5. He has a nice writing style.
There is more, but those are the main things that I liked about his presentation.
What didn't I like?
1. He decided that patriarchy itself is evil by nature, and that God does not like patriarchy. God may think that, but how does Stackhouse know for sure? It would help his case if God had pronounced clearly that He hates patriarchy; it would help the case for feminism if God quit setting up social structres - such as the church and the home - along patriarchal lines.
2. He decided that feminism is good, and is the structure that God is setting up in His kingdom - in the church, the home, and in society. Yes, it is Christian feminism that he is talking about, not secular feminism - even though he does not seem to see the great weaknesses in feminism, including how hard it is to keep women out of the home and in the workplace.
3. It would help his arguments if feminism - at least as practiced and promoted for the last 50 years - did not have such a checkered past. It would be easier to believe that feminism is what God is doing in the world if feminism weren't so evil itself.
4. He stated that patriarchy enslaves women, and feminism sets them free, but from what? I know what the Maoist and Leninist forms of egalitarianism were meant to set women free from, but what about biblical feminsm? Does God really want women to put their children in daycare, or hire other women - servants, they would be - to care for their children? How unegalitarian that is! He actually proposed that women hire other women to care for their children. Heck, where we ministered, that is considered clasismo! Wealthy women can afford to take other women from their homes, so that the rich are well cared for.
5. He was selective about who he included in the OT hall of patriarchal shame. Why not include examples of how patriarchy actually did protect women and children? I think of the example of Abraham getting a bride for Isaac, Ruth being redeemed by Boaz, Abigail being protected and rescued by David from an evil husband, etc.

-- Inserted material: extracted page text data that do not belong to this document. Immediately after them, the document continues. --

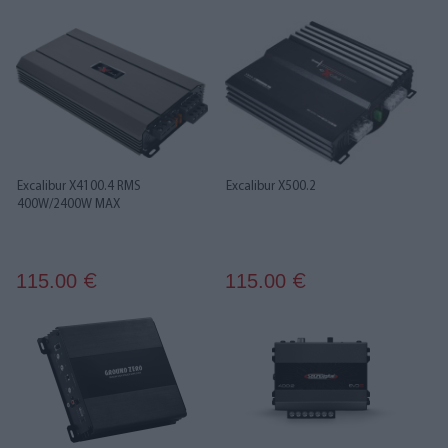
Excalibur X4100.4 RMS
Excalibur X500.2
400W/2400W MAX
115.00
115.00
€
€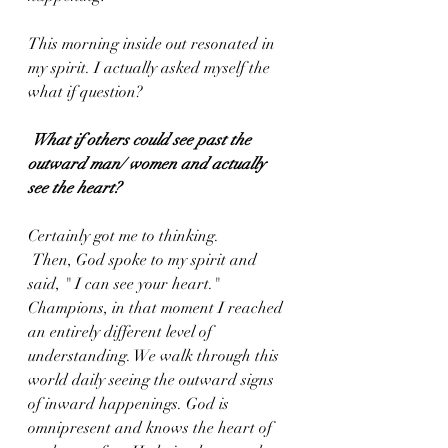
This morning inside out resonated in 
my spirit. I actually asked myself the 
what if question?
What if others could see past the 
outward man/ women and actually 
see the heart? 
Certainly got me to thinking.
 Then, God spoke to my spirit and 
said, " I can see your heart." 
Champions, in that moment I reached 
an entirely different level of 
understanding. We walk through this 
world daily seeing the outward signs 
of inward happenings. God is 
omnipresent and knows the heart of 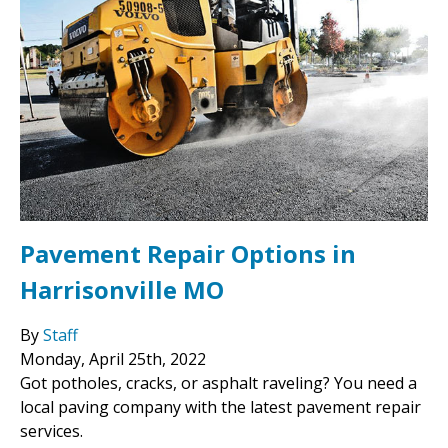
Pavement Repair Options in
Harrisonville MO
By
Staff
Monday
,
April
25
th
,
2022
Got potholes, cracks, or asphalt raveling? You need a
local paving company with the latest pavement repair
services.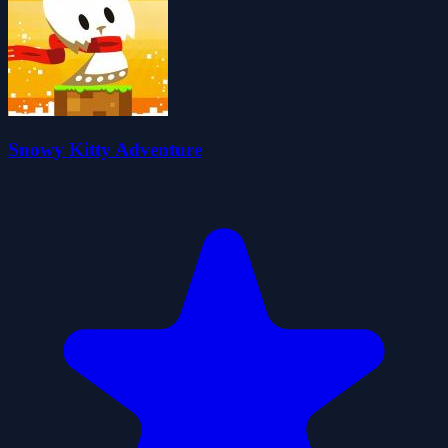
Snowy Kitty Adventure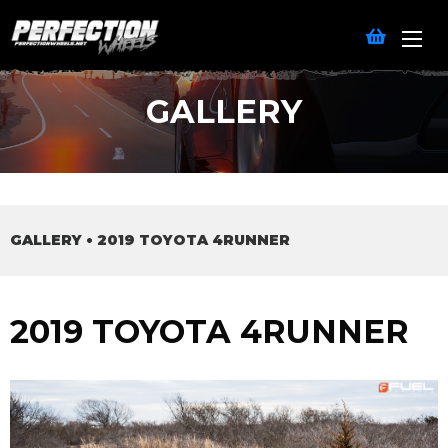
GALLERY
GALLERY
•
2019 TOYOTA 4RUNNER
2019 TOYOTA 4RUNNER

anyway...read the book. It may help some to correctly define themselves.
There is a lot more that could be said, but those are my main impressions.
Donna L. Carlaw
disappointed Jan 26, 2006
He did not talk about " Feminist" part equally with the other , and he quoted lots of paragraph from Bible just try to declare " such things are not aganist women ...." these are not proofs of "Both sides are right" . The content doesn't fit with the Title. God did not create the man(Adam) and the woman(Eve) in the same way ! They are complemented but never be equal! Stop brainwashing us!
A scholarly and serious-minded evaluation of scriptural text Jan 13, 2006
The latest volume in the Acadia Studies in Bible and Theology series, Finally Feminist: A Pragmatic Christian Understanding of Gender is a thoughtful examination of evangelical Christian perspectives on gender. With an evenhanded eye for detail, theology professor John Stackhouse, Jr. reveals why "both sides are right" - the Bible is both feminist and patriarchal. Extensively researched, Finally Feminist seeks to outline both the egalitarian and complementarian elements of biblical text in its search for a balanced and accurate paradigm to better understand what the Bible has to say about women. A scholarly and serious-minded evaluation of scriptural text.
From Plymouth Brethern to Finally Feminist Dec 9, 2005
John G. Stackhouse has created a beautifully crafted book: smart, clearly written, informative, insightful and challenging. Developing an assessment of gender roles in the church derived from his own experience raised in the Plymouth Brethern (where my own grandfather, William Chawner, was a prominent lay preacher), Stackhouse develops arguments in biblical interpretation and social analysis that are bound to inform many, offend some, and engage all.
His sensitive, informed, and clear explanation of how authoritative texts should be interpreted has cross-over value in many fields within and outside Christian theology.
This book is a "must read" for people interested in the issues.